Determine Old vs. New Users' Shop Visibility Changes
Company: Meta
Role: Data Scientist
Category: Data Manipulation (SQL/Python)
Difficulty: Medium
Interview Round: Onsite
SHOP_VISIBILITY_HISTORY
+----------+----------------+---------------------+-------------------+---------+
| user_id | user_signup_dt | action_timestamp | visibility_status | shop_id |
+----------+----------------+---------------------+-------------------+---------+
| 101 | 2020-03-10 | 2023-07-01 10:04:11 | invisible | 555 |
| 102 | 2023-06-20 | 2023-07-02 08:22:37 | visible | 556 |
| 103 | 2021-11-05 | 2023-07-01 14:15:02 | invisible | 557 |
| 104 | 2023-07-01 | 2023-07-02 16:45:09 | invisible | 555 |
| 105 | 2020-01-18 | 2023-07-03 09:30:00 | visible | 558 |
+----------+----------------+---------------------+-------------------+---------+
##### Scenario
E-commerce platform wants to know whether existing users are more likely than newly registered users to set a shop profile to invisible.
##### Question
Given historical shop visibility actions, write a SQL query that computes a metric of your choice that compares the propensity of old users versus new users to switch a shop profile to invisible.

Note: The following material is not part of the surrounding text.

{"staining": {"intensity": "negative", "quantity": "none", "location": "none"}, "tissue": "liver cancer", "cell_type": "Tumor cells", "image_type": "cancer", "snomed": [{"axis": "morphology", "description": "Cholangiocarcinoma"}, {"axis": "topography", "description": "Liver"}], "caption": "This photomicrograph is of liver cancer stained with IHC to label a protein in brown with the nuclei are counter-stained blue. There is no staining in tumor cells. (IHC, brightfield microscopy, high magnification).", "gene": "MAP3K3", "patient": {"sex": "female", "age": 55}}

Briefly justify why the metric you chose is appropriate.
##### Hints
Define "old" vs "new" users, then calculate the proportion of invisible actions per group.
Quick Answer: This question evaluates SQL-focused data manipulation skills and analytical competency in cohort definition and metric selection for comparing behavioral propensities, specifically assessing how to measure the likelihood of old versus new users switching a shop profile to invisible.